Thursday, April 10, 2014

IS2140_Muddiest Points_Class12


Class 12

Integrating users’ clickthrough data is often the most effective approach. Does the clickthrough data mean the number of total clicks on one specific link which is relevant to the query or all relevant links?

Thursday, April 3, 2014

IS2140_Reading notes_Unit 12

1,  Personal email sorting

A user may have folders like talk announcements, electronic bills, email from family and friends, and so on, and may want a classifier to classify each incoming email and automatically move it to the appropriate folder.
 
2,  Topic-specific or vertical search

Vertical search engines restrict searches to a particular topic. For example, the query computer science on a vertical search engine for the topic China will return a list of Chinese computer science departments with higher precision and recall than the query computer science China on a general purpose search engine.

3,  labeling refers to the process of annotating each document with its class.
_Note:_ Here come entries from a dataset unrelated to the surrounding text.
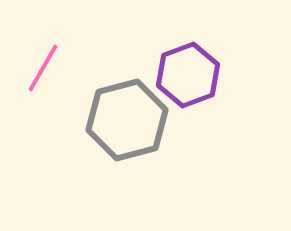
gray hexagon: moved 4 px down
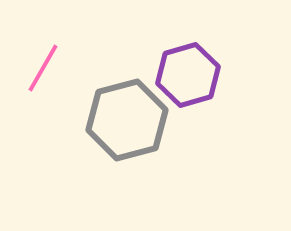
purple hexagon: rotated 4 degrees clockwise
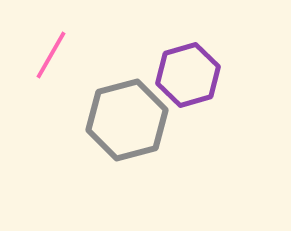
pink line: moved 8 px right, 13 px up
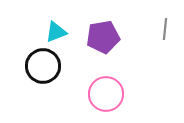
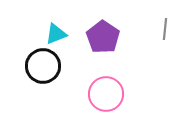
cyan triangle: moved 2 px down
purple pentagon: rotated 28 degrees counterclockwise
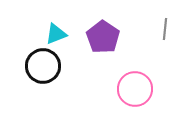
pink circle: moved 29 px right, 5 px up
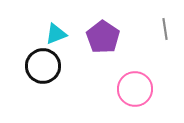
gray line: rotated 15 degrees counterclockwise
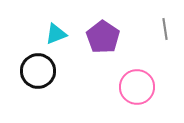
black circle: moved 5 px left, 5 px down
pink circle: moved 2 px right, 2 px up
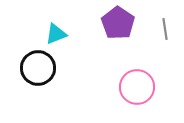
purple pentagon: moved 15 px right, 14 px up
black circle: moved 3 px up
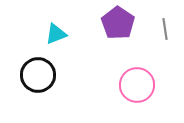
black circle: moved 7 px down
pink circle: moved 2 px up
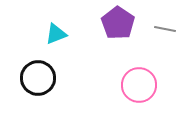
gray line: rotated 70 degrees counterclockwise
black circle: moved 3 px down
pink circle: moved 2 px right
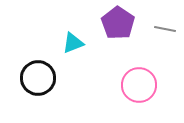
cyan triangle: moved 17 px right, 9 px down
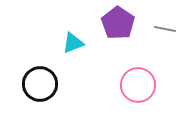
black circle: moved 2 px right, 6 px down
pink circle: moved 1 px left
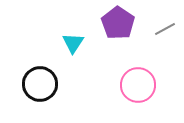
gray line: rotated 40 degrees counterclockwise
cyan triangle: rotated 35 degrees counterclockwise
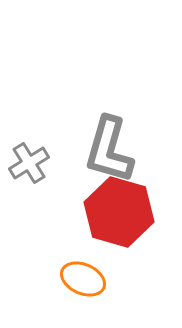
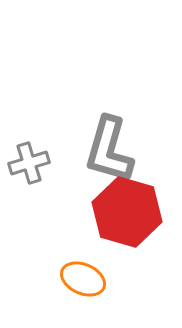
gray cross: rotated 15 degrees clockwise
red hexagon: moved 8 px right
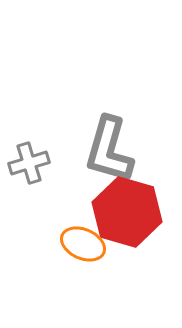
orange ellipse: moved 35 px up
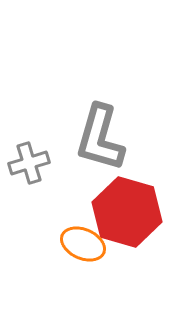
gray L-shape: moved 9 px left, 12 px up
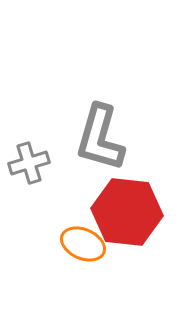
red hexagon: rotated 10 degrees counterclockwise
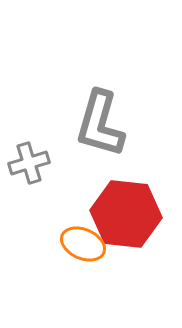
gray L-shape: moved 14 px up
red hexagon: moved 1 px left, 2 px down
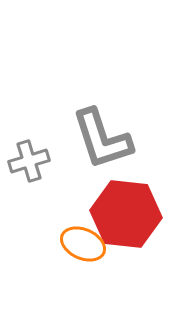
gray L-shape: moved 2 px right, 15 px down; rotated 34 degrees counterclockwise
gray cross: moved 2 px up
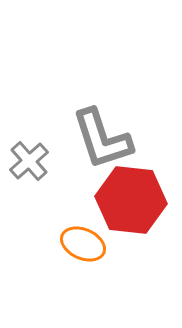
gray cross: rotated 24 degrees counterclockwise
red hexagon: moved 5 px right, 14 px up
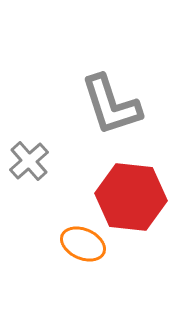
gray L-shape: moved 9 px right, 34 px up
red hexagon: moved 3 px up
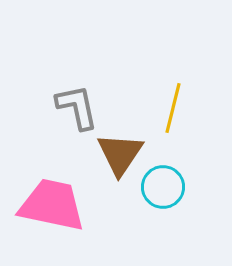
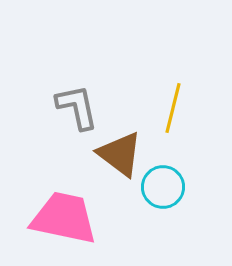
brown triangle: rotated 27 degrees counterclockwise
pink trapezoid: moved 12 px right, 13 px down
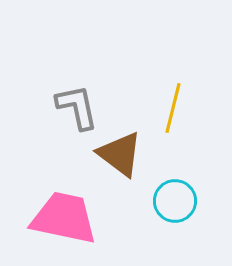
cyan circle: moved 12 px right, 14 px down
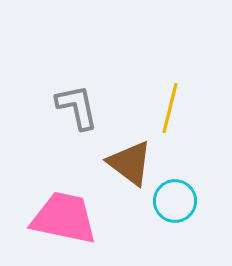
yellow line: moved 3 px left
brown triangle: moved 10 px right, 9 px down
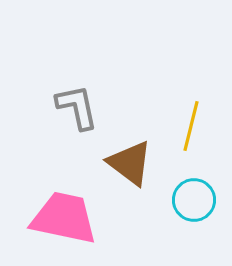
yellow line: moved 21 px right, 18 px down
cyan circle: moved 19 px right, 1 px up
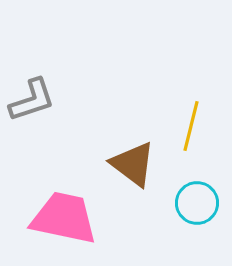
gray L-shape: moved 45 px left, 7 px up; rotated 84 degrees clockwise
brown triangle: moved 3 px right, 1 px down
cyan circle: moved 3 px right, 3 px down
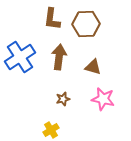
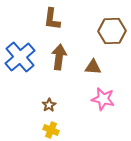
brown hexagon: moved 26 px right, 7 px down
blue cross: rotated 8 degrees counterclockwise
brown triangle: rotated 12 degrees counterclockwise
brown star: moved 14 px left, 6 px down; rotated 16 degrees counterclockwise
yellow cross: rotated 35 degrees counterclockwise
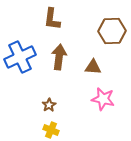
blue cross: rotated 16 degrees clockwise
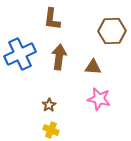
blue cross: moved 3 px up
pink star: moved 4 px left
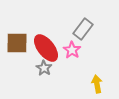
But labeling is arguably an easier task than writing rules.

 
4,  Mutual information measures how much information – in the information theoretic sense – a term contains about the class. If a term’s distribution is the same in the class as it is in the collection as a whole, then I(U; C) = 0. MI reaches its maximum value if the term is a perfect indicator for class membership, that is, if the term is present in a document if and only if the document is in the class.

IS2140_Muddiest Points_Class11

In query translation, the searcher expresses queries in document language. I wonder that the web pages which rank high will be translated into searcher's language or just stay in document language.